--- Start Items ---
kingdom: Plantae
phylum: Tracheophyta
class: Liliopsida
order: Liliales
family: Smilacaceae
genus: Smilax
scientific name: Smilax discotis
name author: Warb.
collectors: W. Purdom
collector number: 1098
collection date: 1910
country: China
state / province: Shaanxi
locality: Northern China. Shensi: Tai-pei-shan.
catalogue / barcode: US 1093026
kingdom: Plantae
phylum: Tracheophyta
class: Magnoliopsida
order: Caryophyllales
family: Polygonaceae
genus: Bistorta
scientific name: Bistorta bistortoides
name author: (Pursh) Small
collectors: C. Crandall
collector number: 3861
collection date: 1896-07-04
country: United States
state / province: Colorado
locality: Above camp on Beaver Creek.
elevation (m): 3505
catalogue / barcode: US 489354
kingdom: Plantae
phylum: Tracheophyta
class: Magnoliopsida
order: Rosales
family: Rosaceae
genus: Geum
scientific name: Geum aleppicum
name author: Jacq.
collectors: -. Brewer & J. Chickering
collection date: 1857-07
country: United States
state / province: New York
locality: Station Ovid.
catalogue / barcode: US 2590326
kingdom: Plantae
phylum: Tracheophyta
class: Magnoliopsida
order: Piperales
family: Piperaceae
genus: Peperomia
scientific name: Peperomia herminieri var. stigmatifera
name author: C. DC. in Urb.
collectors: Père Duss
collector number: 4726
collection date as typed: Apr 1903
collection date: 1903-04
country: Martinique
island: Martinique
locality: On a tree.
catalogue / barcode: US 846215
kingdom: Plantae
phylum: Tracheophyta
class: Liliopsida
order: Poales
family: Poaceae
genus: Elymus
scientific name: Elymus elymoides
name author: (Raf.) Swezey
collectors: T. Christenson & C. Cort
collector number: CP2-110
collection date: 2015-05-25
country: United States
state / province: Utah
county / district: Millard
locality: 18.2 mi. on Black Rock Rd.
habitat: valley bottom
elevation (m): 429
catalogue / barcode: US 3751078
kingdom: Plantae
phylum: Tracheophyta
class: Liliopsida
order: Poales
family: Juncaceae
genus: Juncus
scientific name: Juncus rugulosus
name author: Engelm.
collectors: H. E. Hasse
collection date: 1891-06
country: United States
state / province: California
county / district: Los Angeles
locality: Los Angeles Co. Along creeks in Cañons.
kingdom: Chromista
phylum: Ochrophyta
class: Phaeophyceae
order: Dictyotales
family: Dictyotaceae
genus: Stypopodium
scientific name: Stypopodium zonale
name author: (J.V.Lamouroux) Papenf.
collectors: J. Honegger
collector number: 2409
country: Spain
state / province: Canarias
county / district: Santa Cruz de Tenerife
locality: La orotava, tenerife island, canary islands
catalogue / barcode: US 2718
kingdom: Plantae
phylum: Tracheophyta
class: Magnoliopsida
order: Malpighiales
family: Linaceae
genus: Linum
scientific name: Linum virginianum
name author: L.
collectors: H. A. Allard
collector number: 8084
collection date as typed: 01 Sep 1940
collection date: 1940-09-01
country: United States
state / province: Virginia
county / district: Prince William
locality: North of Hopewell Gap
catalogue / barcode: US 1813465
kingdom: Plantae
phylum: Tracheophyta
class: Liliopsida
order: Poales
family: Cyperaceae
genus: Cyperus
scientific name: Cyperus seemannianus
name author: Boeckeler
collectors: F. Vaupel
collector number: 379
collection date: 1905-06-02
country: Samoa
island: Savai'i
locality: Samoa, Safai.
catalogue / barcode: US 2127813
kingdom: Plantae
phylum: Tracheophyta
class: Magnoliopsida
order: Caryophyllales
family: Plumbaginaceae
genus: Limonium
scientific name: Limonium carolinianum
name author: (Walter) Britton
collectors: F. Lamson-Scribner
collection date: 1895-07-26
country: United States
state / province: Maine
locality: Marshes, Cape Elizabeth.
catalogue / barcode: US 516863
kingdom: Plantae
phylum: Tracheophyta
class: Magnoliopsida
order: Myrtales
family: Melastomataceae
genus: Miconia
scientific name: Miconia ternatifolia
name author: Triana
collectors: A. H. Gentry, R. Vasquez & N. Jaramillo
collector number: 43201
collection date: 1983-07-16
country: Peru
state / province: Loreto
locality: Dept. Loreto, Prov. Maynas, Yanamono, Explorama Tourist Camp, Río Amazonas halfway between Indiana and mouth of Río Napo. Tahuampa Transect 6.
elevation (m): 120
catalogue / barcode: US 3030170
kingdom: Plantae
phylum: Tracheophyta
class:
--- End Items ---
### Exercise
Arrange every line of the records above as a numbered list, leaving out any blank lines.

### Expected answer
1. kingdom: Plantae
2. phylum: Tracheophyta
3. class: Liliopsida
4. order: Liliales
5. family: Smilacaceae
6. genus: Smilax
7. scientific name: Smilax discotis
8. name author: Warb.
9. collectors: W. Purdom
10. collector number: 1098
11. collection date: 1910
12. country: China
13. state / province: Shaanxi
14. locality: Northern China. Shensi: Tai-pei-shan.
15. catalogue / barcode: US 1093026
16. kingdom: Plantae
17. phylum: Tracheophyta
18. class: Magnoliopsida
19. order: Caryophyllales
20. family: Polygonaceae
21. genus: Bistorta
22. scientific name: Bistorta bistortoides
23. name author: (Pursh) Small
24. collectors: C. Crandall
25. collector number: 3861
26. collection date: 1896-07-04
27. country: United States
28. state / province: Colorado
29. locality: Above camp on Beaver Creek.
30. elevation (m): 3505
31. catalogue / barcode: US 489354
32. kingdom: Plantae
33. phylum: Tracheophyta
34. class: Magnoliopsida
35. order: Rosales
36. family: Rosaceae
37. genus: Geum
38. scientific name: Geum aleppicum
39. name author: Jacq.
40. collectors: -. Brewer & J. Chickering
41. collection date: 1857-07
42. country: United States
43. state / province: New York
44. locality: Station Ovid.
45. catalogue / barcode: US 2590326
46. kingdom: Plantae
47. phylum: Tracheophyta
48. class: Magnoliopsida
49. order: Piperales
50. family: Piperaceae
51. genus: Peperomia
52. scientific name: Peperomia herminieri var. stigmatifera
53. name author: C. DC. in Urb.
54. collectors: Père Duss
55. collector number: 4726
56. collection date as typed: Apr 1903
57. collection date: 1903-04
58. country: Martinique
59. island: Martinique
60. locality: On a tree.
61. catalogue / barcode: US 846215
62. kingdom: Plantae
63. phylum: Tracheophyta
64. class: Liliopsida
65. order: Poales
66. family: Poaceae
67. genus: Elymus
68. scientific name: Elymus elymoides
69. name author: (Raf.) Swezey
70. collectors: T. Christenson & C. Cort
71. collector number: CP2-110
72. collection date: 2015-05-25
73. country: United States
74. state / province: Utah
75. county / district: Millard
76. locality: 18.2 mi. on Black Rock Rd.
77. habitat: valley bottom
78. elevation (m): 429
79. catalogue / barcode: US 3751078
80. kingdom: Plantae
81. phylum: Tracheophyta
82. class: Liliopsida
83. order: Poales
84. family: Juncaceae
85. genus: Juncus
86. scientific name: Juncus rugulosus
87. name author: Engelm.
88. collectors: H. E. Hasse
89. collection date: 1891-06
90. country: United States
91. state / province: California
92. county / district: Los Angeles
93. locality: Los Angeles Co. Along creeks in Cañons.
94. kingdom: Chromista
95. phylum: Ochrophyta
96. class: Phaeophyceae
97. order: Dictyotales
98. family: Dictyotaceae
99. genus: Stypopodium
100. scientific name: Stypopodium zonale
101. name author: (J.V.Lamouroux) Papenf.
102. collectors: J. Honegger
103. collector number: 2409
104. country: Spain
105. state / province: Canarias
106. county / district: Santa Cruz de Tenerife
107. locality: La orotava, tenerife island, canary islands
108. catalogue / barcode: US 2718
109. kingdom: Plantae
110. phylum: Tracheophyta
111. class: Magnoliopsida
112. order: Malpighiales
113. family: Linaceae
114. genus: Linum
115. scientific name: Linum virginianum
116. name author: L.
117. collectors: H. A. Allard
118. collector number: 8084
119. collection date as typed: 01 Sep 1940
120. collection date: 1940-09-01
121. country: United States
122. state / province: Virginia
123. county / district: Prince William
124. locality: North of Hopewell Gap
125. catalogue / barcode: US 1813465
126. kingdom: Plantae
127. phylum: Tracheophyta
128. class: Liliopsida
129. order: Poales
130. family: Cyperaceae
131. genus: Cyperus
132. scientific name: Cyperus seemannianus
133. name author: Boeckeler
134. collectors: F. Vaupel
135. collector number: 379
136. collection date: 1905-06-02
137. country: Samoa
138. island: Savai'i
139. locality: Samoa, Safai.
140. catalogue / barcode: US 2127813
141. kingdom: Plantae
142. phylum: Tracheophyta
143. class: Magnoliopsida
144. order: Caryophyllales
145. family: Plumbaginaceae
146. genus: Limonium
147. scientific name: Limonium carolinianum
148. name author: (Walter) Britton
149. collectors: F. Lamson-Scribner
150. collection date: 1895-07-26
151. country: United States
152. state / province: Maine
153. locality: Marshes, Cape Elizabeth.
154. catalogue / barcode: US 516863
155. kingdom: Plantae
156. phylum: Tracheophyta
157. class: Magnoliopsida
158. order: Myrtales
159. family: Melastomataceae
160. genus: Miconia
161. scientific name: Miconia ternatifolia
162. name author: Triana
163. collectors: A. H. Gentry, R. Vasquez & N. Jaramillo
164. collector number: 43201
165. collection date: 1983-07-16
166. country: Peru
167. state / province: Loreto
168. locality: Dept. Loreto, Prov. Maynas, Yanamono, Explorama Tourist Camp, Río Amazonas halfway between Indiana and mouth of Río Napo. Tahuampa Transect 6.
169. elevation (m): 120
170. catalogue / barcode: US 3030170
171. kingdom: Plantae
172. phylum: Tracheophyta
173. class:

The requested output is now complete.